This Passover marks the temporary exodus of one of our congregants, Ron Baker.
Every congregant is valuable, every congregant has roles to play, and the departure of any congregant is remarkable. All this is more so in a small congregation like ours.
Still, Ron’s leaving is worth a special comment.
Ron’s life and career have taken him from Tupelo to the world, from Christianity to Judaism, and for the moment, back to his home and family in Israel. He had been back in Tupelo for a year to take care of family matters here. In that time, he was back at Temple B’nai Israel, where his intelligence, his scholarship, his humanity, and most of all his friendship have left a gap impossible to fill. At our Torah Study, which Ron inspired and helped to start, we leave a chair for him like Elijah at the seder.
It is difficult to summarize Ron’s life and accomplishments. Fortunately, the Daily Journal’s religion editor Galen Holley did that so very well a few weeks ago in a profile, Divine Encounter.
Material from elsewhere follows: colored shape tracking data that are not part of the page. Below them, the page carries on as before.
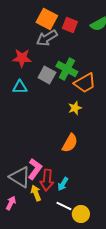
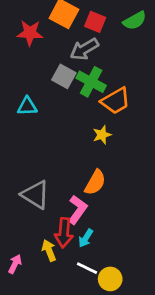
gray arrow: (47, 38) -> (84, 49), moved
red star: (22, 58) -> (30, 33), moved
gray square: (47, 75) -> (64, 76), moved
pink L-shape: (35, 169) -> (78, 210), moved
gray triangle: (20, 177) -> (35, 195), moved

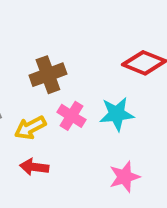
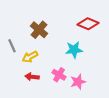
brown cross: (48, 75) -> (39, 30), turned -30
pink cross: (71, 116) -> (59, 75), moved

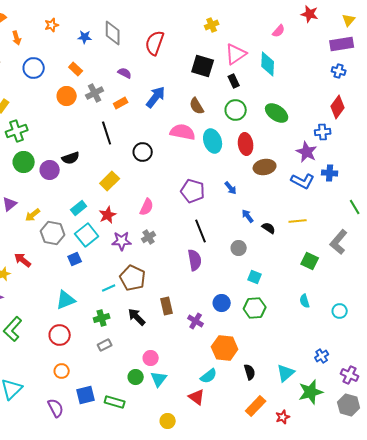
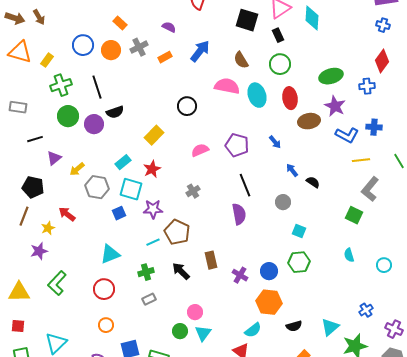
blue circle: (34, 68) -> (83, 45), moved
green ellipse: (277, 113) -> (331, 76), moved, turned -50
black line: (107, 133) -> (97, 87), moved
purple star: (307, 152) -> (335, 106), moved
pink semicircle: (147, 207) -> (200, 150), moved, turned -138
yellow line: (298, 221) -> (361, 160), moved
cyan square: (87, 235) -> (131, 189), turned -35
purple star: (122, 241) -> (153, 209), moved
gray L-shape: (339, 242) -> (370, 189), moved
blue circle: (222, 303) -> (269, 271), moved
black semicircle: (250, 372) -> (294, 326), turned 91

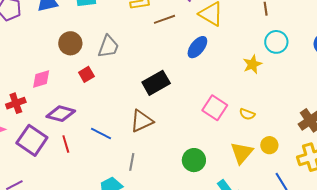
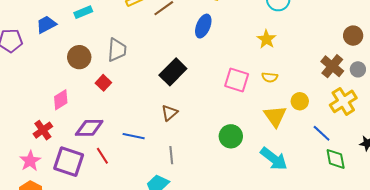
yellow star: (252, 64) -> (266, 39), moved
brown triangle: (142, 121) -> (169, 113), size x0.7

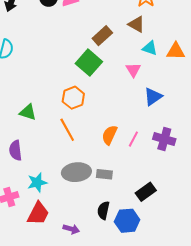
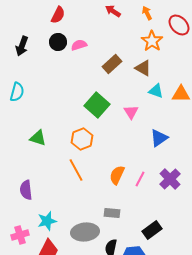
brown rectangle: (102, 36) -> (112, 64), moved
pink triangle: (133, 70) -> (131, 112), moved
green triangle: (28, 112) -> (38, 138), moved
purple cross: (164, 139) -> (170, 179), turned 30
gray ellipse: (76, 172) -> (85, 232), moved

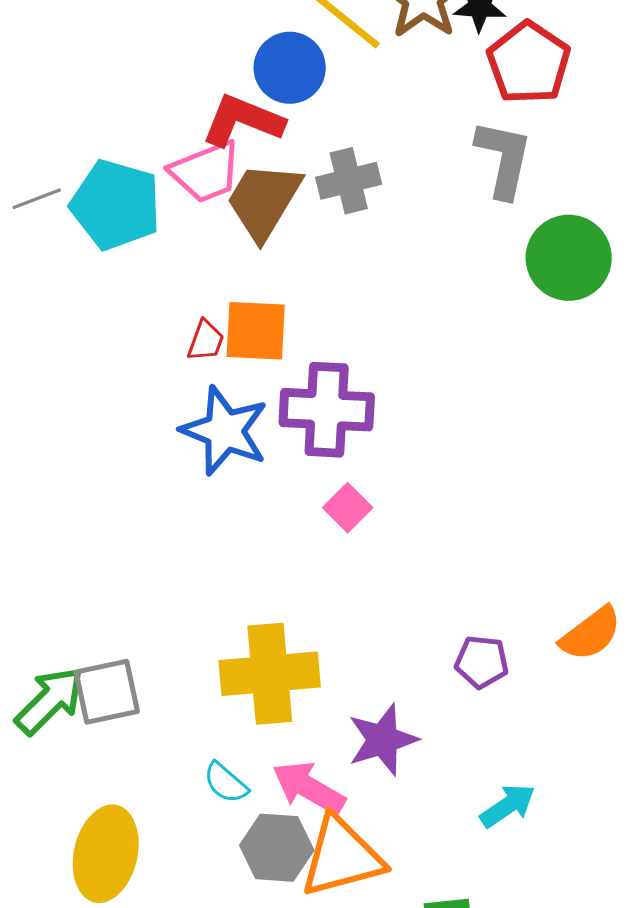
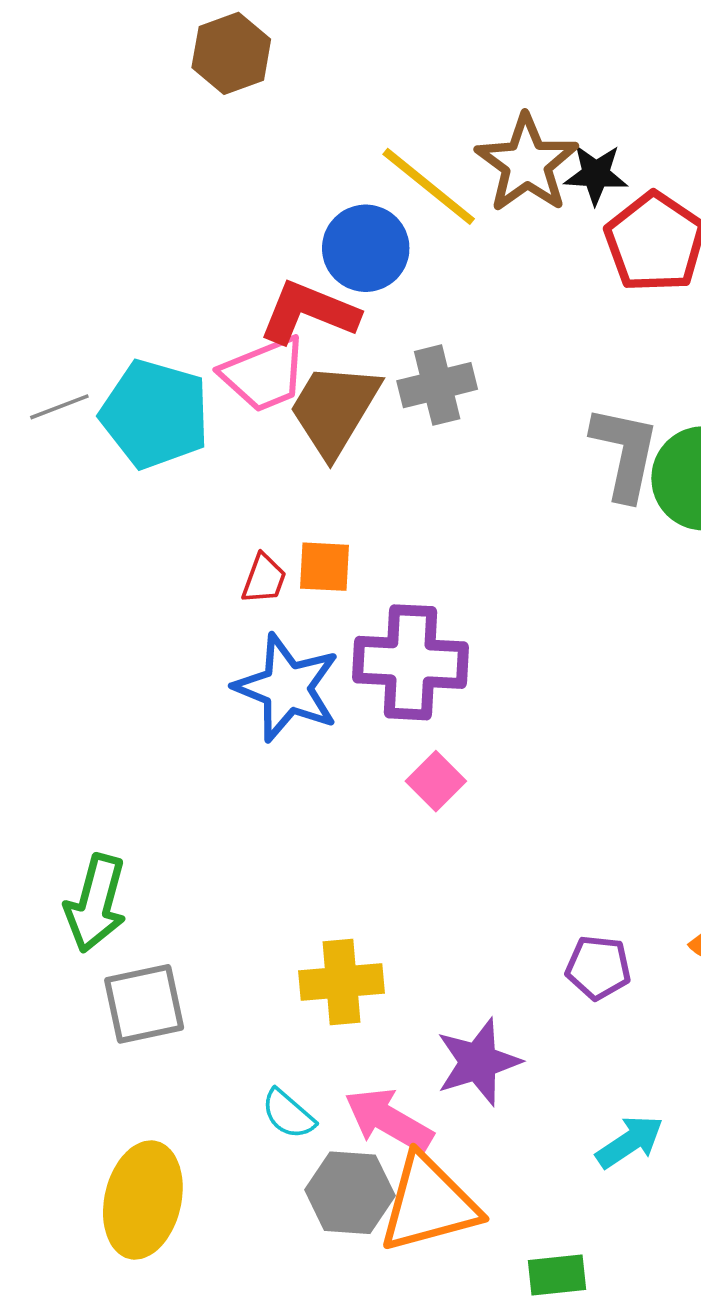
gray L-shape: (504, 159) -> (625, 453), moved
orange square: (256, 331) -> (325, 567), size x0.7
yellow cross: (270, 674) -> (341, 982), size x0.7
green arrow: (50, 701) -> (96, 903), moved, turned 150

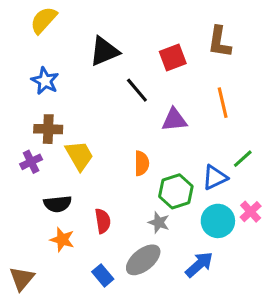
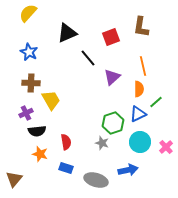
purple triangle: (174, 120) -> (112, 77), turned -36
purple cross: (31, 162) -> (26, 113), moved
orange semicircle: (142, 163) -> (139, 89), moved
pink cross: (251, 212) -> (166, 147), moved
gray ellipse: (143, 260) -> (96, 180), moved, turned 55
blue arrow: (199, 265) -> (128, 170), turned 30
blue rectangle: (103, 275) -> (66, 168), moved, turned -32

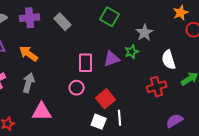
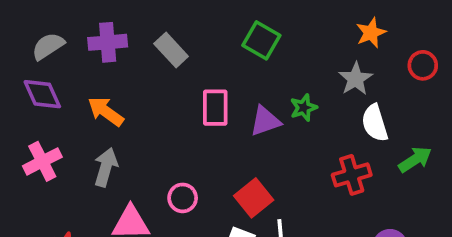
orange star: (181, 13) -> (371, 33), moved
gray star: (145, 33) -> (356, 79), moved
pink rectangle: (86, 63) -> (215, 108), moved
pink circle: (77, 88) -> (183, 198), moved

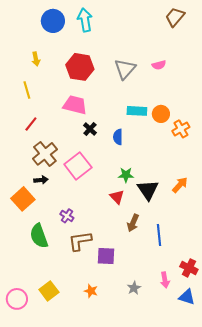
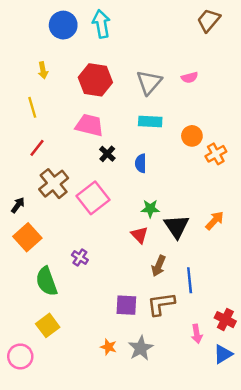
cyan rectangle: (137, 111) -> (150, 122), moved
black arrow: (41, 180) -> (18, 205), moved, turned -48
brown L-shape: (80, 241) -> (161, 304), moved
gray star: (134, 288) -> (141, 348), moved, size x1.5
yellow square: (49, 291) -> (48, 325), moved
blue triangle: (187, 297) -> (223, 354), turned -48

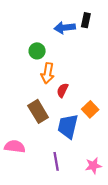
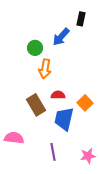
blue arrow: (65, 28) -> (61, 37), moved, turned -42
red semicircle: (62, 90) -> (58, 95), moved, turned 64

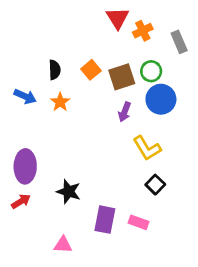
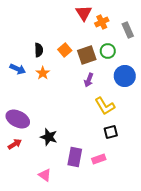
blue circle: (161, 99) -> (125, 76), moved
purple ellipse: (25, 166) -> (18, 119), turned -65
black square: (155, 185) -> (111, 132), turned 32
pink rectangle: (139, 222) -> (99, 159), turned -40
pink triangle: (63, 245) -> (45, 175), turned 32

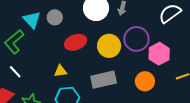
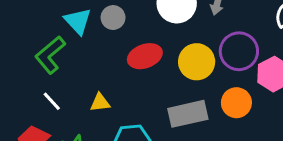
yellow triangle: (60, 71) -> (100, 103), moved
orange circle: (145, 81) -> (236, 103), moved

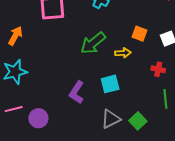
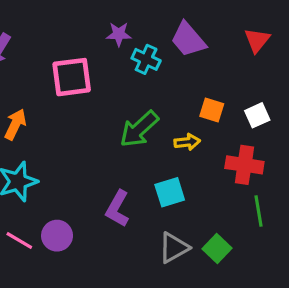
red cross: (158, 69) -> (244, 165), size x1.6
pink line: (14, 109) -> (19, 241), turned 48
purple circle: (38, 118) -> (57, 236), moved

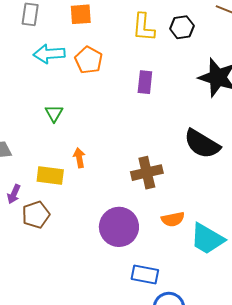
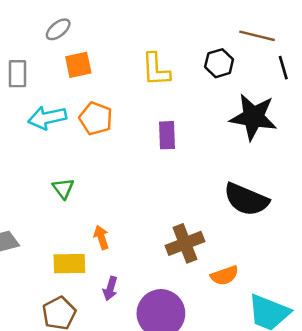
black hexagon: (182, 27) -> (219, 63), moved
purple arrow: (14, 194) -> (110, 288), moved
orange semicircle: (173, 219) -> (225, 276), moved

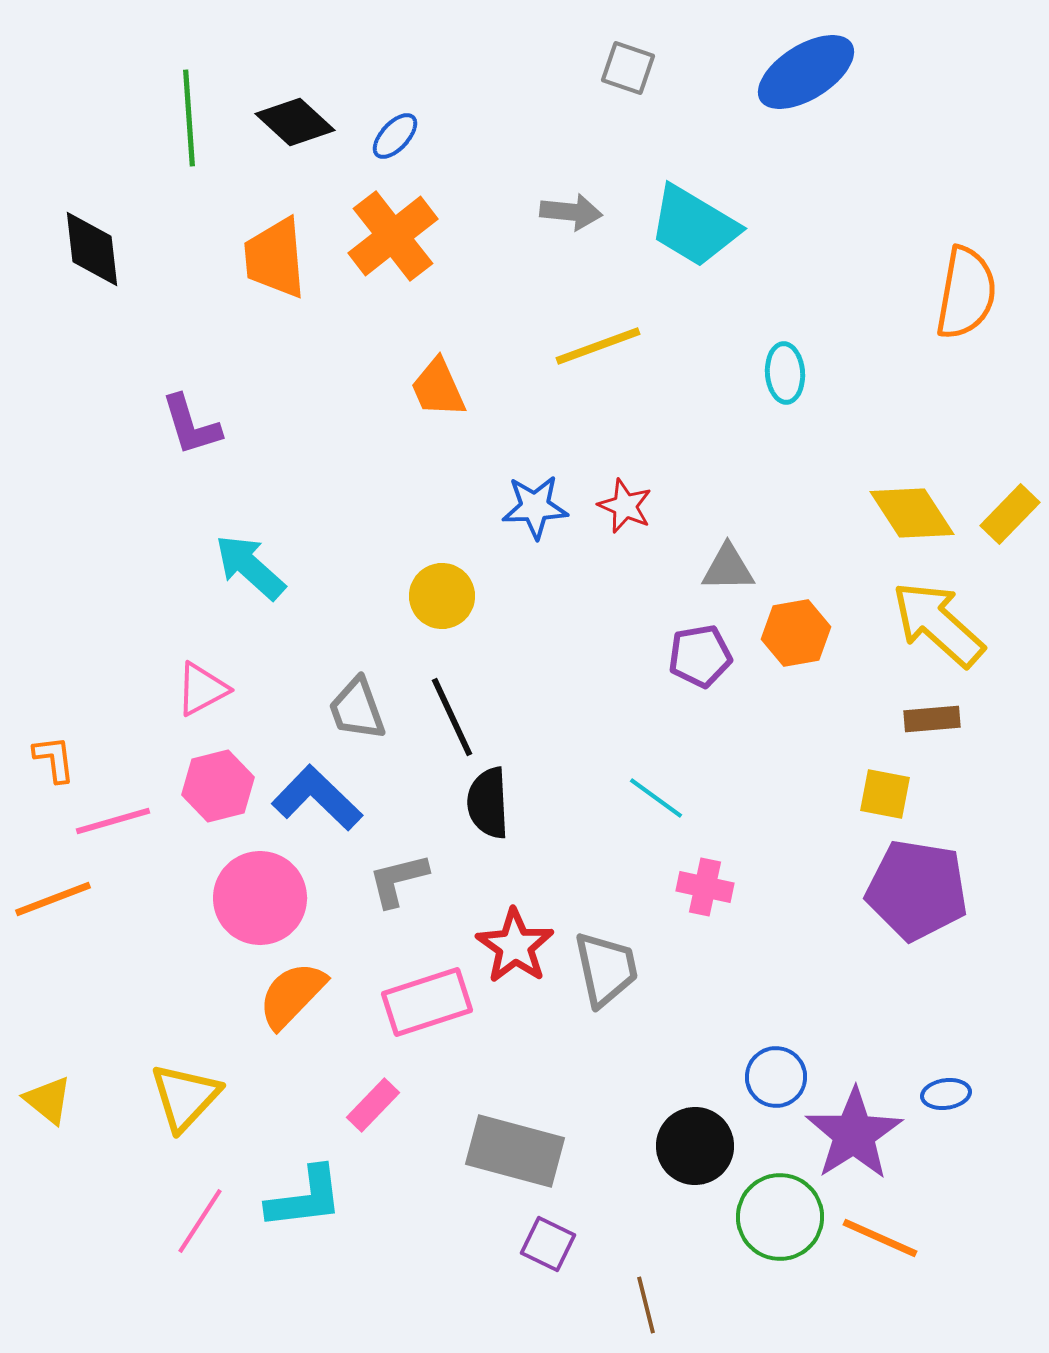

Ron is returning to Israel to take on a new and extraordinarily important job as Director of the Bat Kol Institute in Jerusalem. For those unfamiliar with Bat Kol, their mission is:
To promote the study of Torah (the Word of God), oral and written, as transmitted today through Jewish Traditions.
To foster an understanding and appreciation of Jewish prayer and the Jewish biblical cycle—with the Sabbath as its central festival.
To facilitate the integration of these studies into a Christian self-understanding in a manner that respects the Jewish people and reveres the integrity of their traditions.
To extend the riches of the Hebrew Scriptures and Traditions in regular study of the Bible by Christians.
Ron enriched our lives, our congregation and our community, and we look forward to his being back in Tupelo before too long.